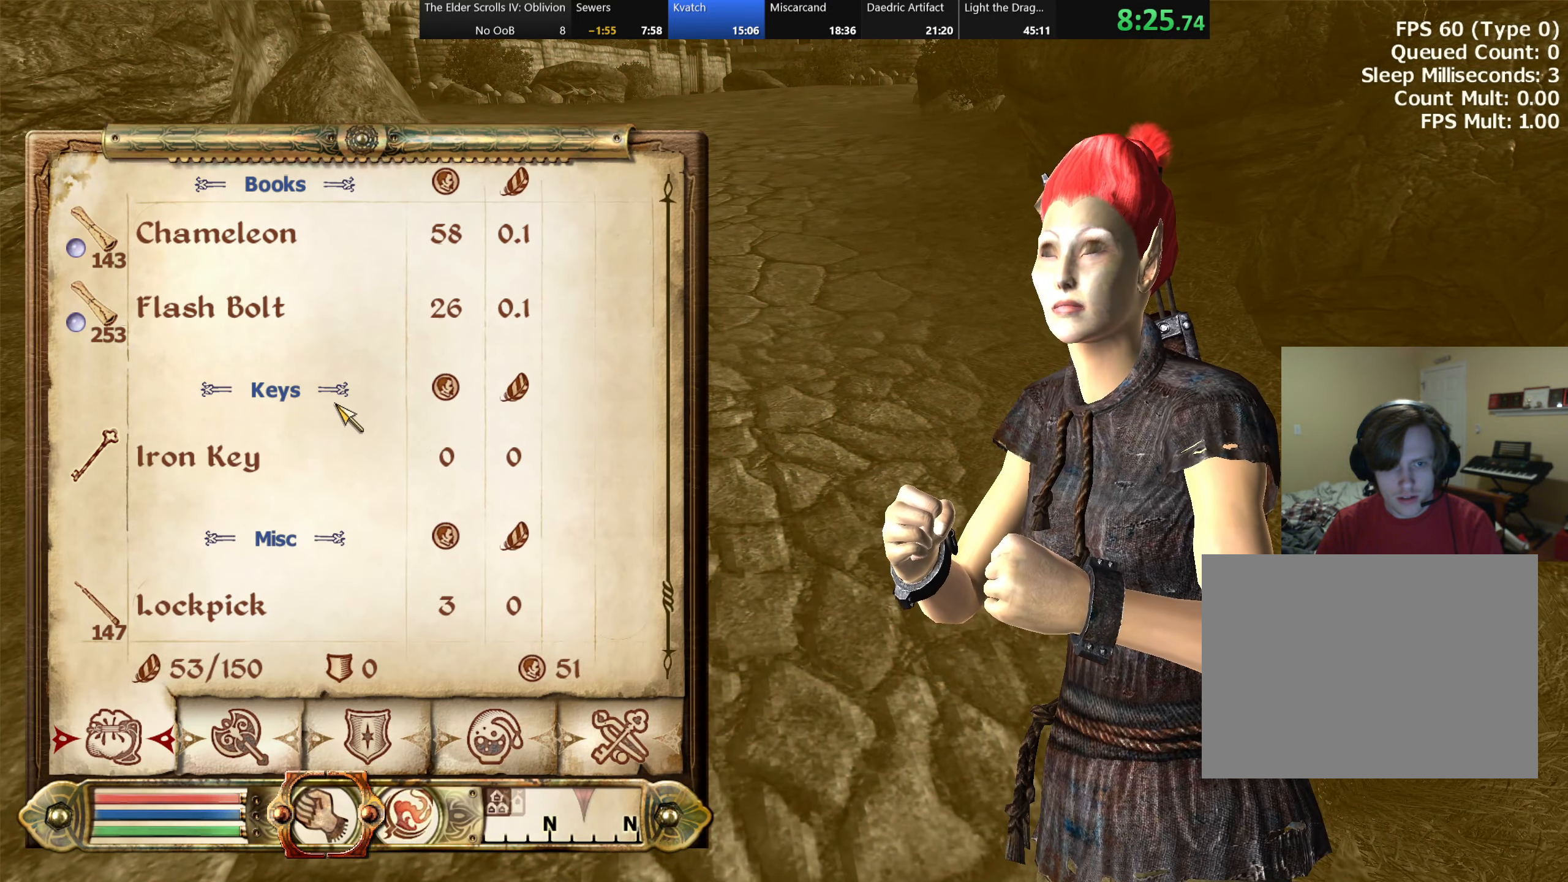
{"dt_ms": 500, "keys": [], "events": []}
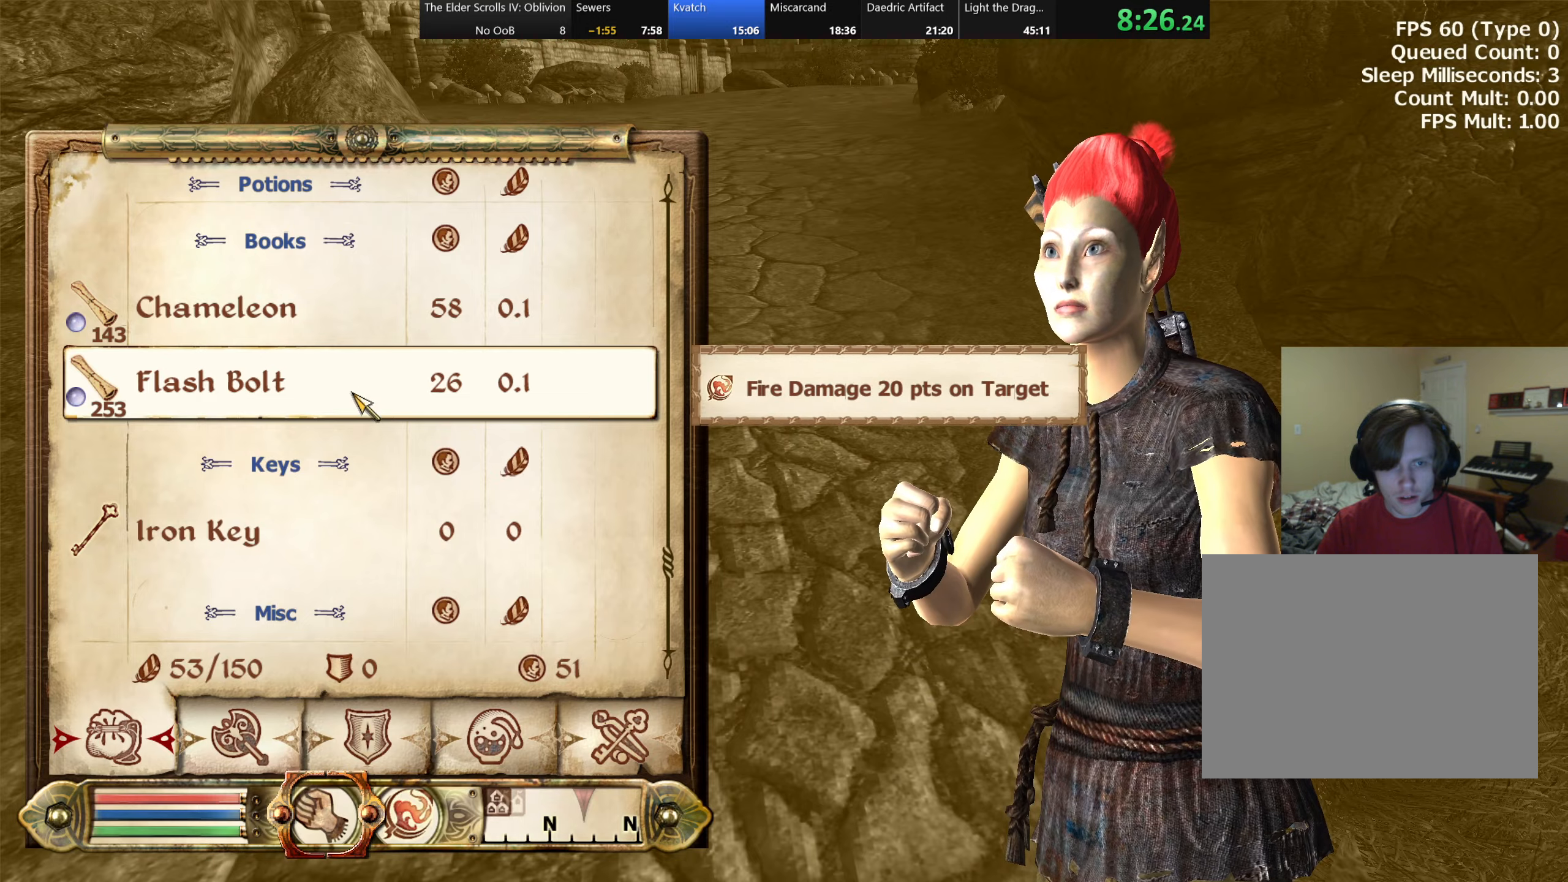
{"dt_ms": 500, "keys": [], "events": []}
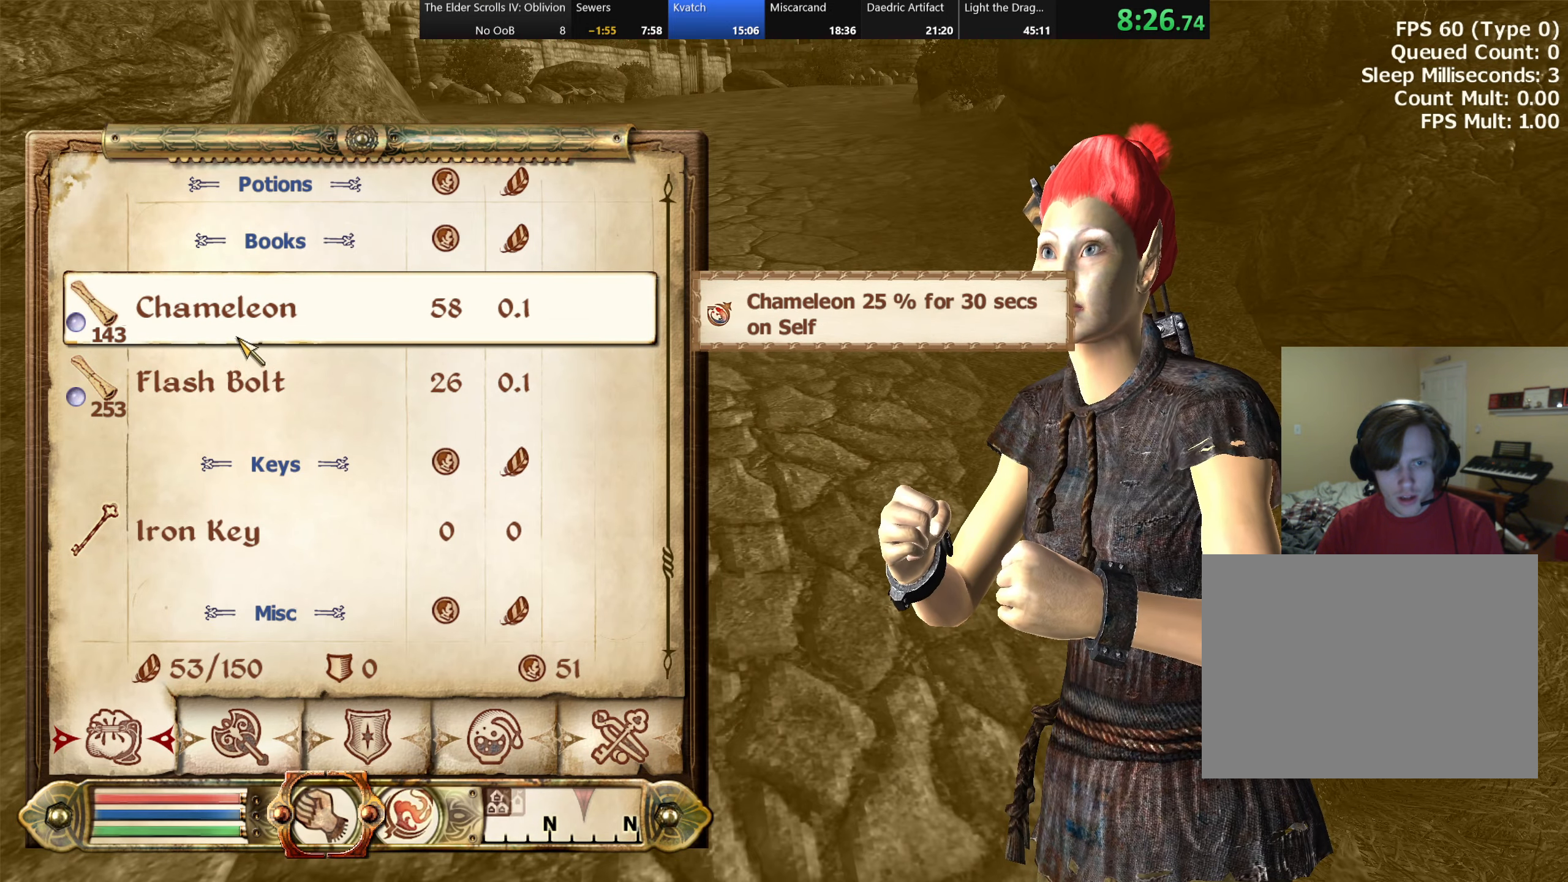
{"dt_ms": 500, "keys": [], "events": []}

● ● ●

Restate each line of the material word for word, skipping any picture.

> **Expected output**:
{"dt_ms": 500, "keys": [], "events": []}
{"dt_ms": 500, "keys": [], "events": []}
{"dt_ms": 500, "keys": [], "events": []}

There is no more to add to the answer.